Según Adi, desde la “invasión fascista de Etiopía” en los años 30 —pero sobre todo tras la Segunda Guerra Mundial— “la diáspora va perdiendo poder y ganan relevancia concepciones panafricanistas que se originan en el propio continente”. La lucha anticolonial forja una identidad compartida. Cunde la conciencia de una historia de opresión que hermana, como nunca antes, a los pueblos africanos. El panarabismo entra a vivir (no sin fricciones) en la gran casa africana. Incluso se atisba como factible el ambicioso sueño de un estado que vele, con renovado orgullo, por los intereses de todo un continente.

“En esta época dorada del panafricanismo, nadie hablaba de divisiones”, apunta Adi. Imperan el apoyo mutuo y los proyectos de cooperación. Abundan los fraternales abrazos entre líderes post-coloniales que se esfuerzan por desracializar su política exterior. Se generan conexiones que, aunque excluyentes por otros motivos, no pivotan en torno a los ejes árabe y negro: socialismo, francofonía… El primer presidente de Senegal, Léopold Sédar Senghor, encaja su apología de la negritude en una perspectiva continental. En el Grupo de Casablanca, creado en la ciudad marroquí en 1961, departen amistosamente los hoy héroes nacionales de Ghana (Kwame Nkrumah) y Egipto (Gamal-Abdel Nasser). Dos años más tarde, los lazos se consolidan con el nacimiento de la Organización para la Unidad Africana, germen de la actual Unión Africana.

Toasijé explica que esa “efervescencia de las independencias” se fue diluyendo poco a poco hasta dar paso a la “balcanización actual”. En el siglo XXI, el rechazo al diferente y las suspicacias transfronterizas pueden contener un elemento racial, aunque no siempre es el caso. “Hay xenofobia hacia los guineanos en Sudáfrica, hacia los nigerianos en Ghana…”, se lamenta Gill. “En realidad”, puntualiza Toasijé, “el panafricanismo ha sido algo de minorías, de élites; para la mayoría, la identidad importante es la nacional o aquella relativa a sus culturas originarias”.

Si agitar banderas nacionales suele dar réditos políticos, también los movimientos pan (del griego, todo o totalidad) han sufrido manipulaciones desde arriba, como explica el investigador Radwa Saad en un artículo donde analiza los vínculos entre panarabismo y panafricanismo con un énfasis en las dinámicas de poder. Inoculada desde fuera con intereses espurios o surgida espontáneamente, lo cierto es que, según un informe de 2020, para el 76% de los jóvenes entre 18 y 24 años encuestados sí existe una “identidad africana compartida”. El problema surge al analizar la muestra: sus autores realizaron 4.200 entrevistas en 14 países.
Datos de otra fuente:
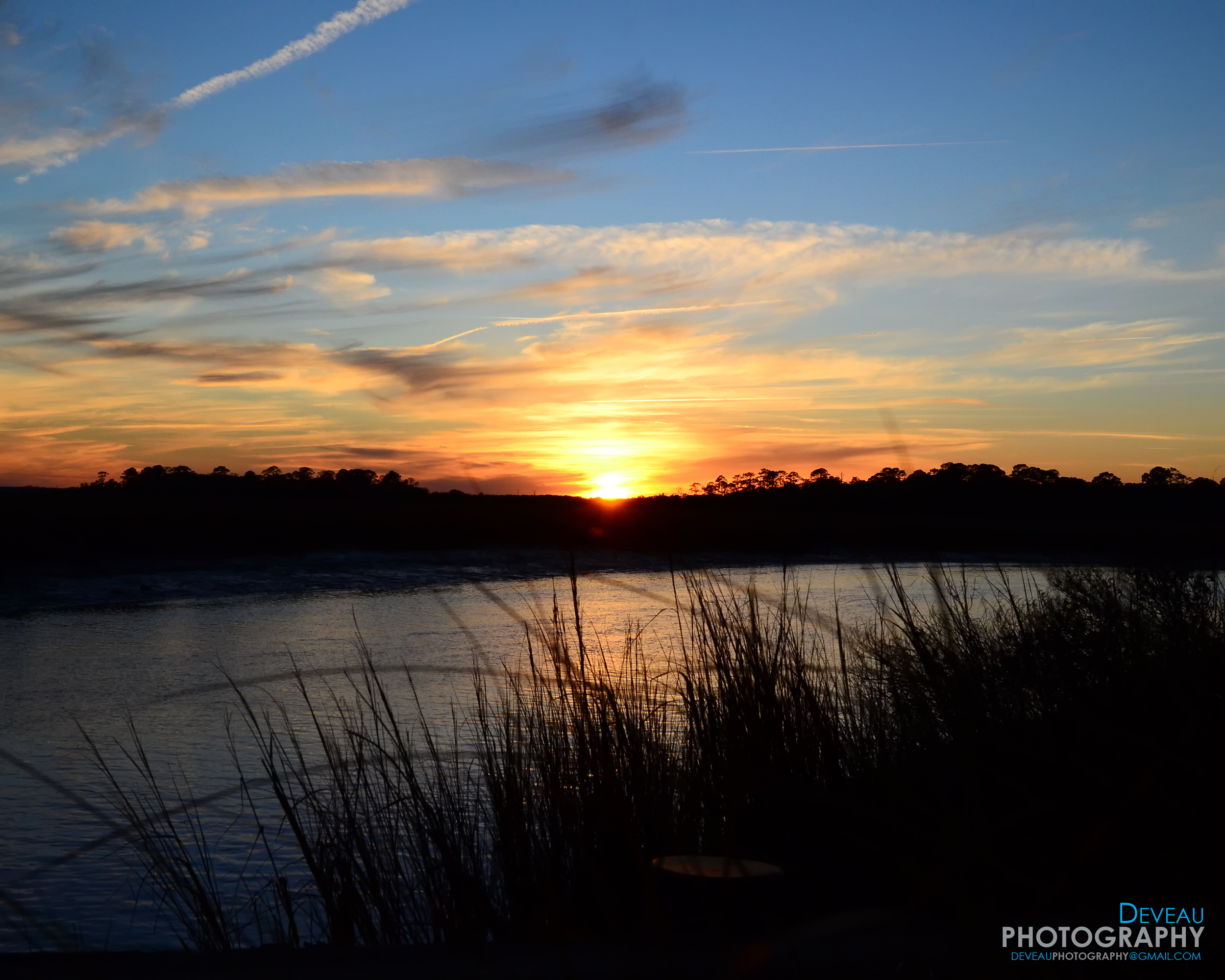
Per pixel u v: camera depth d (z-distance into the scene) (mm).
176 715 7312
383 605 16891
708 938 2225
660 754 3131
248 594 18266
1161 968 2043
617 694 3529
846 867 2744
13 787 5363
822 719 3477
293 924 2865
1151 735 2680
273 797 4953
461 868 2840
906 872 2207
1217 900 2244
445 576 20812
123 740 6523
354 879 2945
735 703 3369
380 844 3086
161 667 10305
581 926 2625
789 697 3564
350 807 3180
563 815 2914
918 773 2727
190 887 3090
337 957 2375
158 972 2293
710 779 3064
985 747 2623
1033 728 2781
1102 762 2600
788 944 1769
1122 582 3969
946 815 2115
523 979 2170
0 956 2410
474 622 12633
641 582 11727
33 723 7234
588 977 2129
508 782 3053
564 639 3373
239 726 6770
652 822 2861
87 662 10711
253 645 11953
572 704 3248
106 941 3293
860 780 3039
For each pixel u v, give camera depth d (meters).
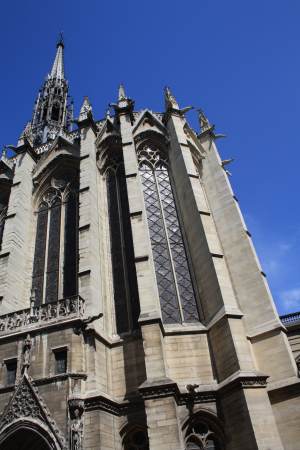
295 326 26.00
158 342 18.88
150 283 21.11
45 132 48.78
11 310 24.48
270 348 20.22
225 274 21.91
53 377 18.05
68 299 20.86
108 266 25.45
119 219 27.81
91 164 29.41
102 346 20.28
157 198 28.36
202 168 31.14
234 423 17.33
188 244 25.50
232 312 20.02
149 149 31.75
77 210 30.50
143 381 19.41
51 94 53.84
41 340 19.59
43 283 27.08
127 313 23.06
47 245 29.33
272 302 22.22
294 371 18.95
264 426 16.41
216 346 20.08
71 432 16.41
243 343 19.08
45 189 33.34
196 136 32.25
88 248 23.61
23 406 17.59
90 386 18.11
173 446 15.96
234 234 25.89
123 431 18.23
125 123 31.41
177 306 22.80
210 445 17.75
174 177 29.17
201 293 22.89
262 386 17.56
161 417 16.72
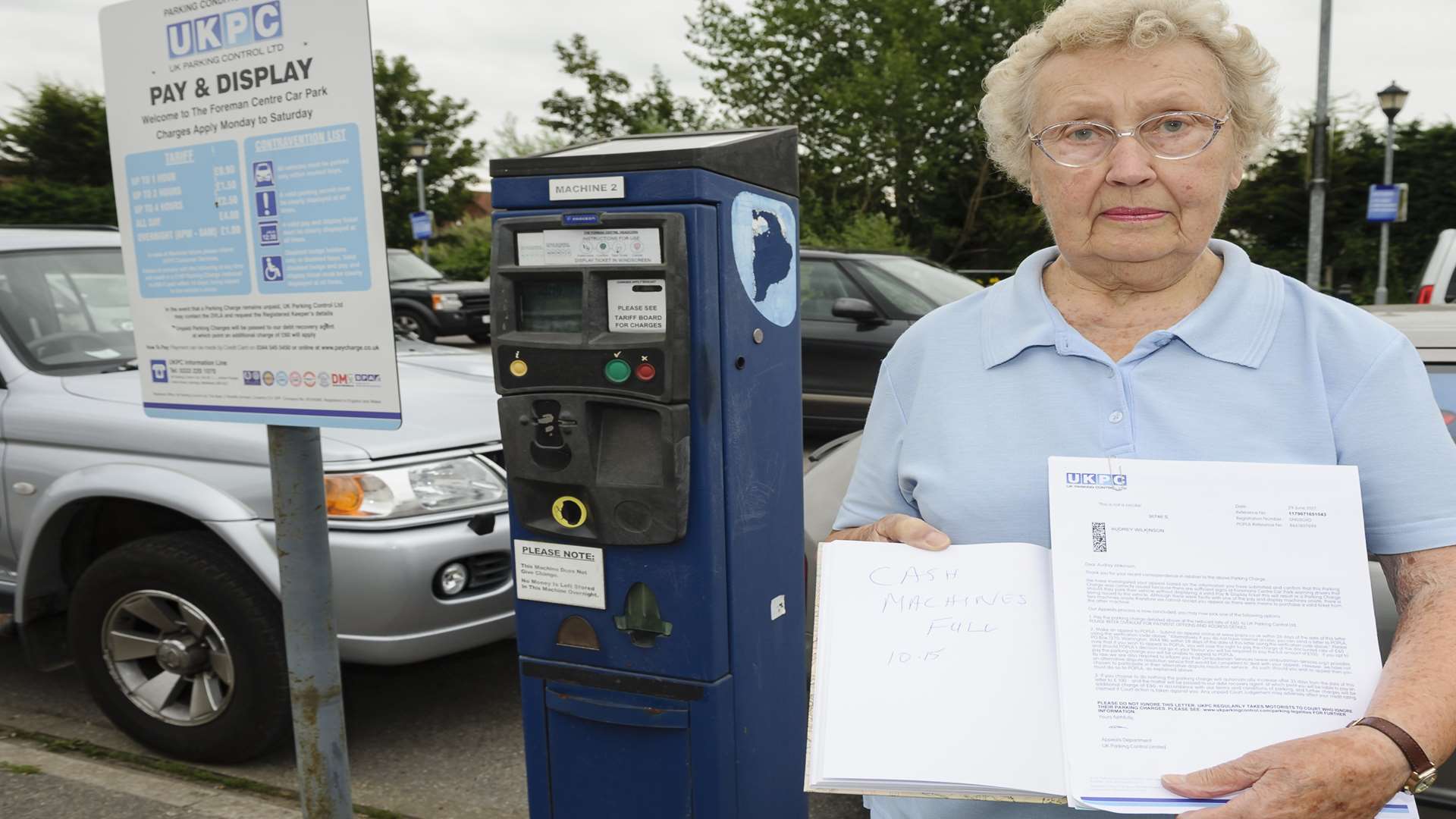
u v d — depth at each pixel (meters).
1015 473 1.32
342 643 2.95
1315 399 1.23
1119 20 1.24
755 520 2.25
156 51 2.10
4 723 3.60
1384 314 2.97
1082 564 1.19
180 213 2.13
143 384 2.26
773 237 2.26
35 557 3.33
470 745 3.42
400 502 2.97
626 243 2.04
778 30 26.02
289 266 2.02
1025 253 25.06
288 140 1.97
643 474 2.11
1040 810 1.34
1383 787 1.04
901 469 1.45
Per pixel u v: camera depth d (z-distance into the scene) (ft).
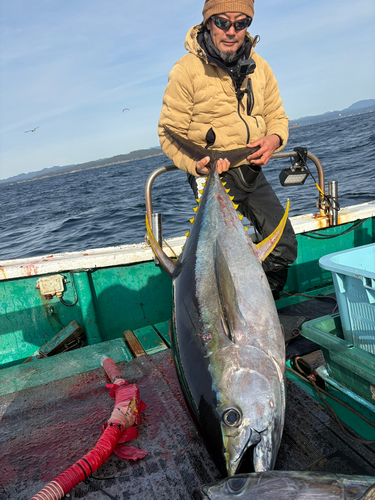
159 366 7.38
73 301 9.84
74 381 7.18
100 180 177.37
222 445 4.49
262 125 8.42
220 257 5.48
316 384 6.75
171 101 8.00
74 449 5.53
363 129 171.01
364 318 5.51
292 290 11.62
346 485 3.44
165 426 5.76
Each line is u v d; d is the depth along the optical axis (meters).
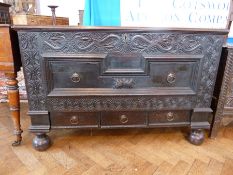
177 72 1.02
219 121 1.23
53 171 0.98
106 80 1.01
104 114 1.09
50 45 0.92
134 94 1.03
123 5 1.18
Ninguno norteafricano.

El panafricanismo ha sido algo de minorías, de élites; para la mayoría, la identidad importante es la nacional o aquella relativa a sus culturas originarias

Antumi Toasijé, historiador y activista panafricanista

Para Adi y Bezad, la esperanza del panafricanismo actual anida en el activismo. Redes físicas o virtuales que se tejen por todo el continente trascendiendo particularidades raciales, religiosas, tribales o idiomáticas. Al sur o al norte del Sáhara y entre sus propios pobladores. Normalmente, con el inglés o el francés como lingua franca. “En Marruecos, cada vez más gente reivindica su identidad africana con un cierto orgullo tercermundista, reconociendo que nuestros problemas son los mismos que los de todo el Sur global”, estima la fundadora de Douar Tech. Para ella, la Unión Africana, que encarna el panafricanismo institucional, “despertó en su momento muchas esperanzas, pero hoy suele percibirse como una máquina burocrática”.

El autor de Pan-africanism: a history apunta a la necesidad de fijar –ante la proliferación de colectivos continentales de jóvenes, mujeres o trabajadores– “objetivos comunes, ya sea en la búsqueda de justicia social, el avance de la democracia o al posicionar a África ante la globalización neoliberal”. Según Adi, “la necesidad de unión frente a desafíos comunes sigue más vigente que nunca”. Ir más allá de las diferencias para caminar juntos hacia un horizonte compartido: “De eso, precisamente, trata el panafricanismo”, remata.